Tiempos ingenuos, en los que bajábamos la voz cuando decíamos cosas un poco fuertes políticamente hablando, sin saber por entonces que al gran capital y a quienes lo administran les importaba un pito lo que cuatro chavales con granos y mal peinados pudiésemos opinar. Tiempos en los que eras feliz con los bolsillos vacíos y un par de cigarrillos rubios comprados sueltos a compartir entre los colegas. A calada por cabeza y, si sobra, caladita.
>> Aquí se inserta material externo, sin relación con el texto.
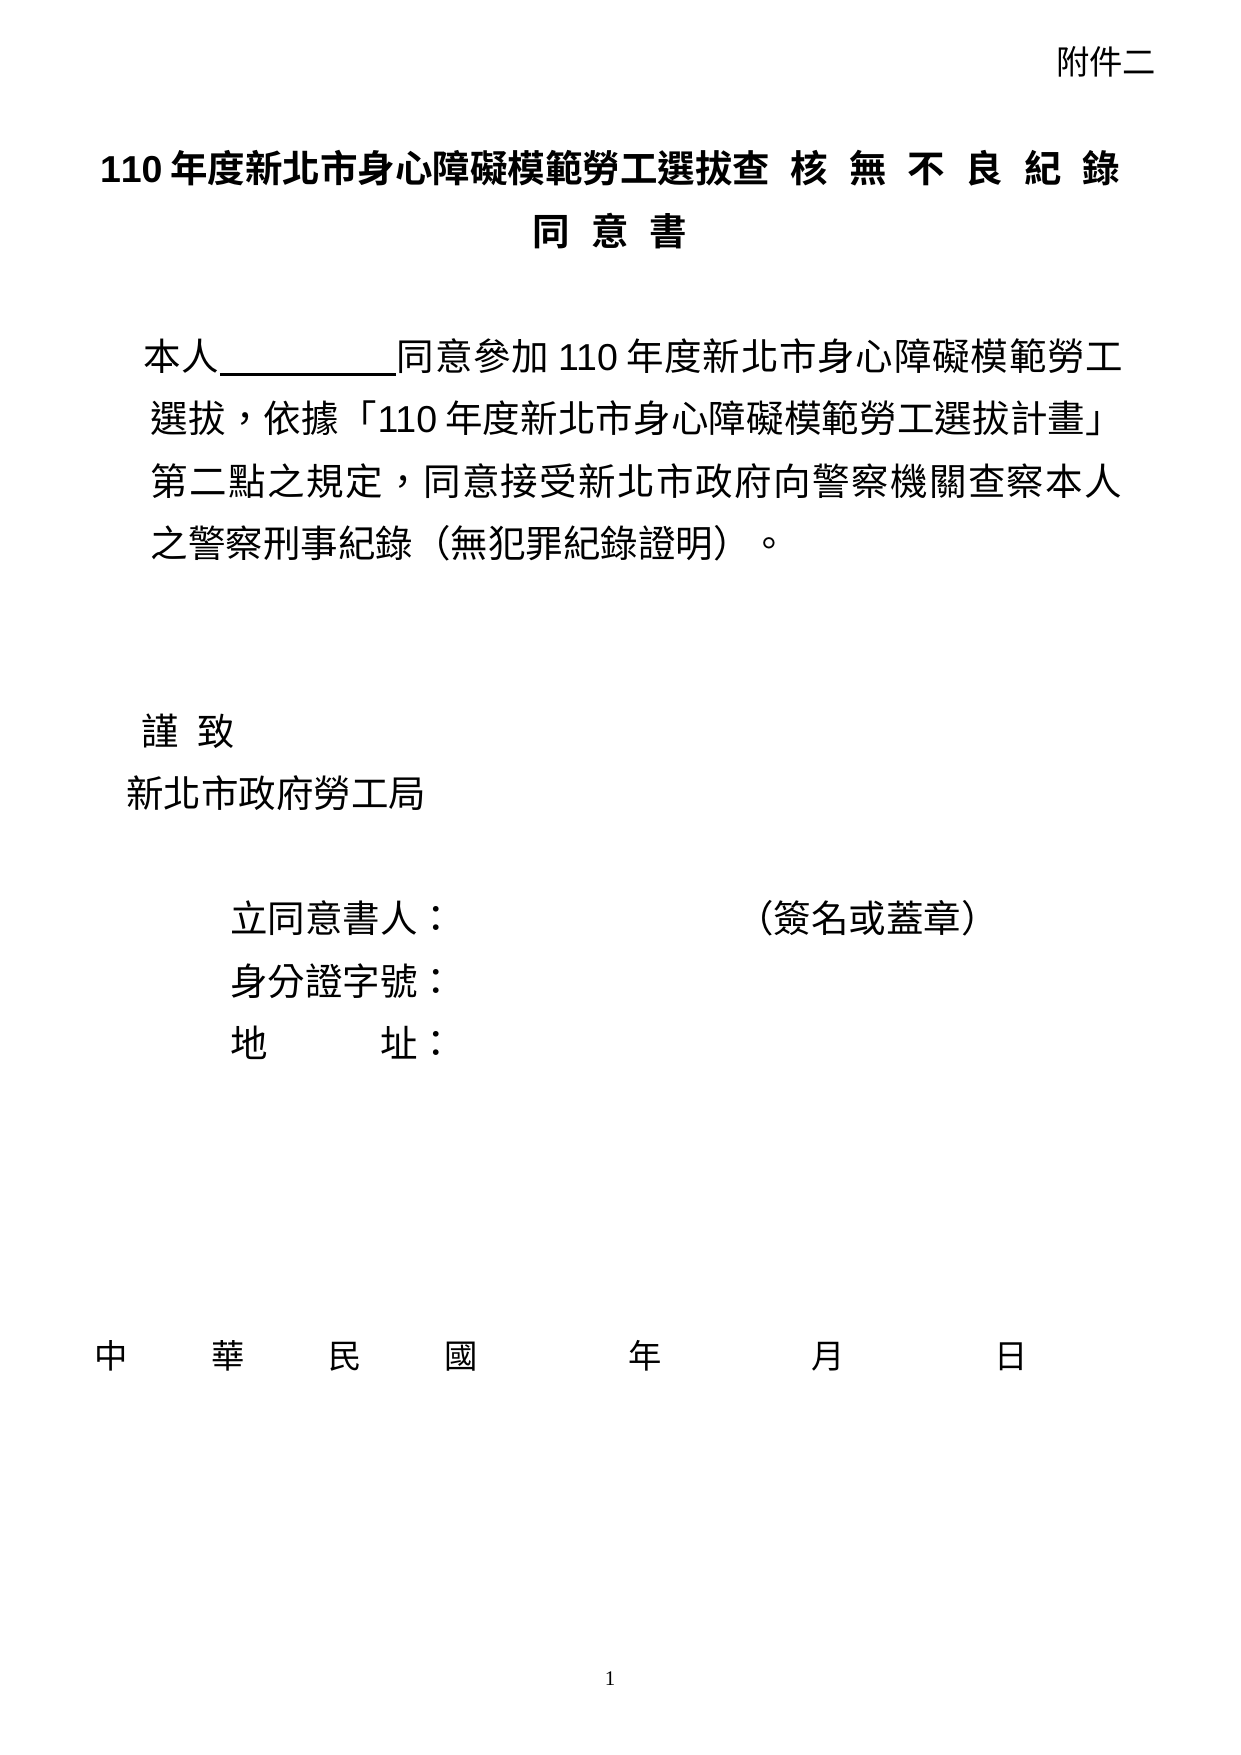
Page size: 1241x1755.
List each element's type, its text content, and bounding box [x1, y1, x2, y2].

text 新北市政府勞工局 [94, 749, 1125, 812]
text 中 華 民 國 年 月 日 [94, 1312, 1125, 1374]
text 立同意書人： （簽名或蓋章） [94, 874, 1125, 937]
text 附件二 [1033, 36, 1178, 84]
text 110年度新北市身心障礙模範勞工選拔查核無不良紀錄同意書 [94, 124, 1125, 249]
text 身分證字號： [94, 937, 1125, 999]
text 地 址： [94, 999, 1125, 1062]
text 本人 同意參加110年度新北市身心障礙模範勞工選拔，依據「110年度新北市身心障礙模範勞工選拔計畫」第二點之規定，同意接受新北市政府向警察機關查察本人之警察刑事紀錄（無犯罪紀錄證明）。 [132, 312, 1125, 562]
text 謹 致 [94, 687, 1125, 749]
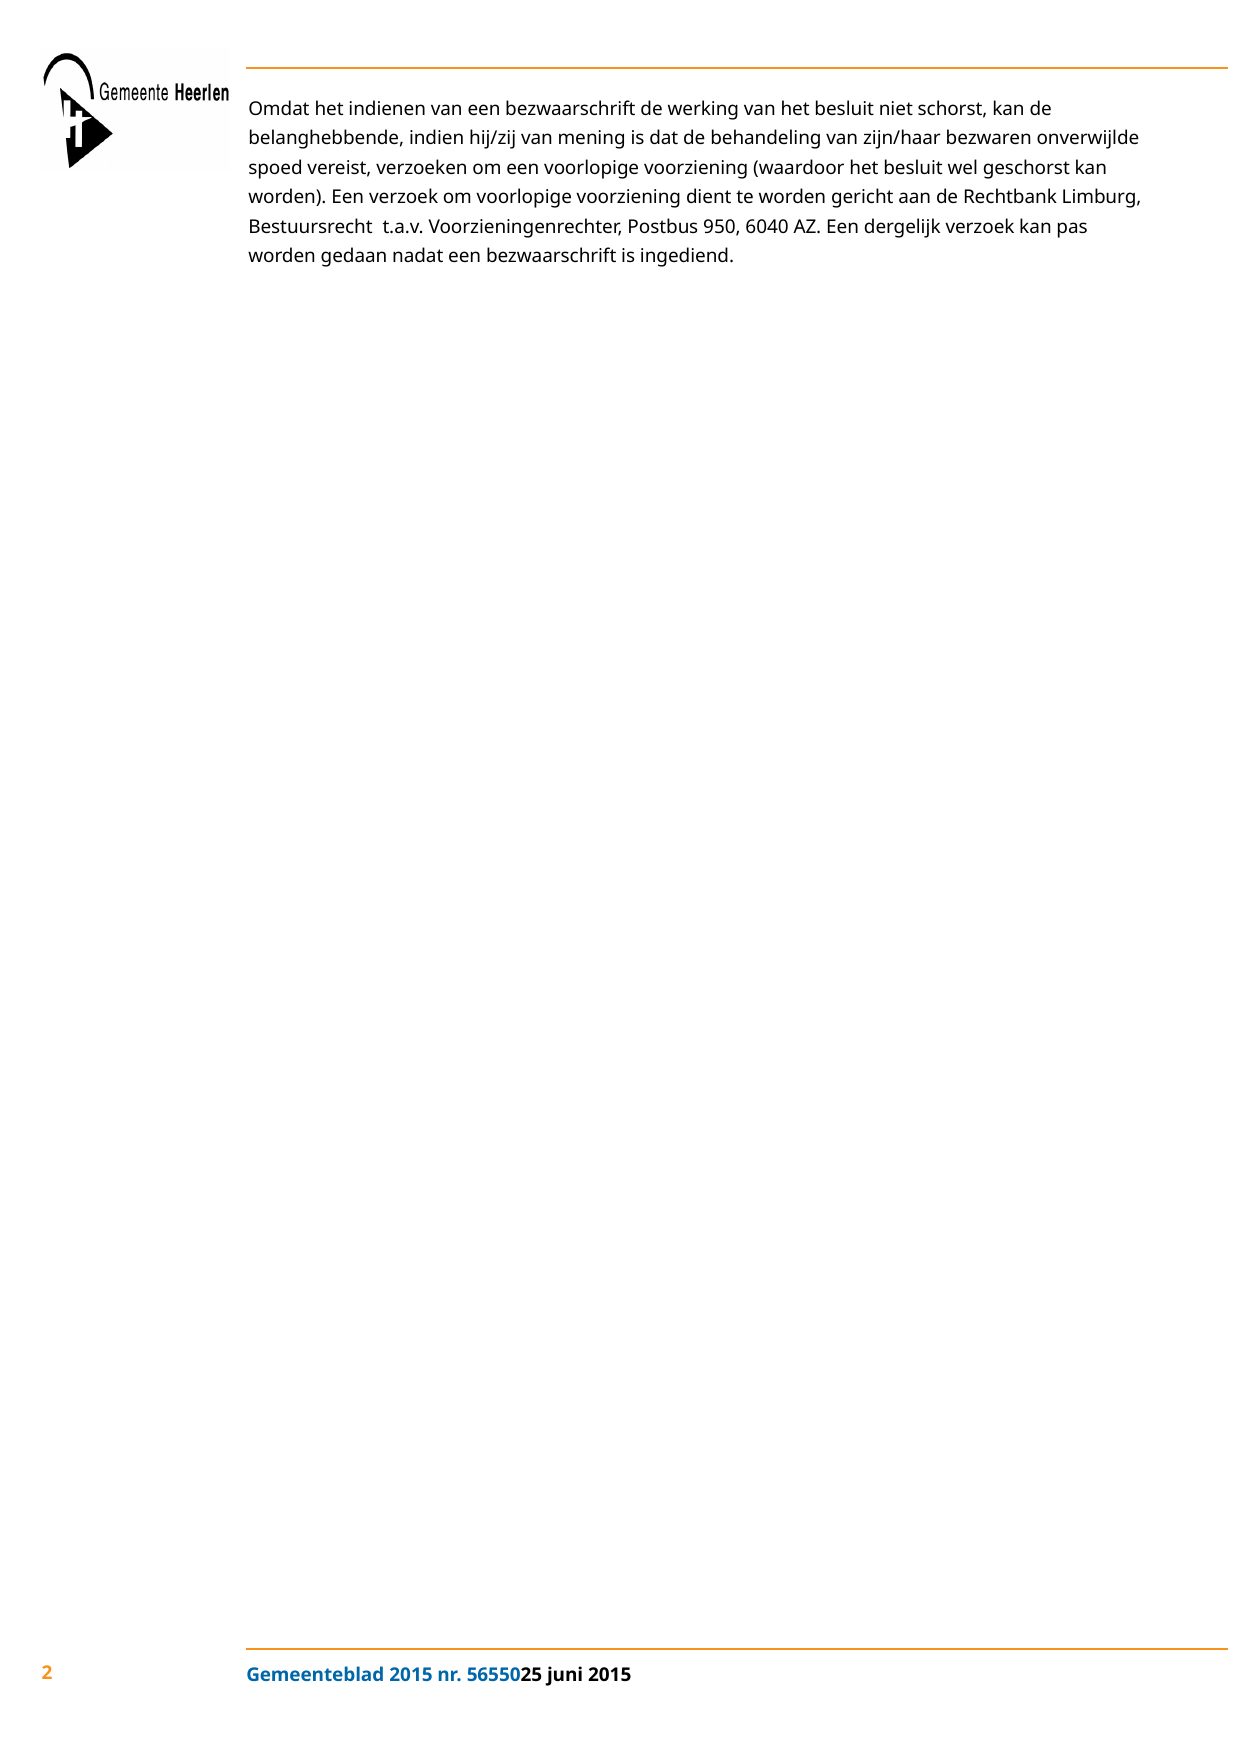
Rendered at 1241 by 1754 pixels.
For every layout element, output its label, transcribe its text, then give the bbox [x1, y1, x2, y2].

Tiempos en los que colaborar con revistas underground se consideraba poco menos que haber alcanzado la cima del Everest solo y sin oxígeno.
Aquellos cines, aquellos bares donde servían vino y moscatel a granel, aquellas calles que recorríamos buscando una farola rota para, amparándonos en su generosidad, besarnos con nuestra novieta, aquellos sueños de grandeza – “Yo seré escritor”, “Pues yo seré pintor”, “Yo no, yo me dedicaré al automovilismo”, “¡Hala chaval, si eso es pa ricos!” –, aquel saberse con la vida por delante ya no existe más. La adolescencia y su mágico encanto de noche de verbena, viendo el fuego de las hogueras reflejándose en los ojos más lindos del mundo, cerró para siempre, como esos cines que he visto en el recorte haciendo que una cosa muy parecida a la congoja subiera a mis ojos.
No es que cualquier tiempo pasado fuera mejor, es que este tiempo actual es el peor de todos. Créanme, cuando no quedan ni billares, ni farolas, ni cines de barrio es que algo se ha roto irremediablemente en nuestra sociedad. Escuchen la banda sonora compuesta por Nino Rota para el genial film Amarcord, de Fellini, y me entenderán mejor.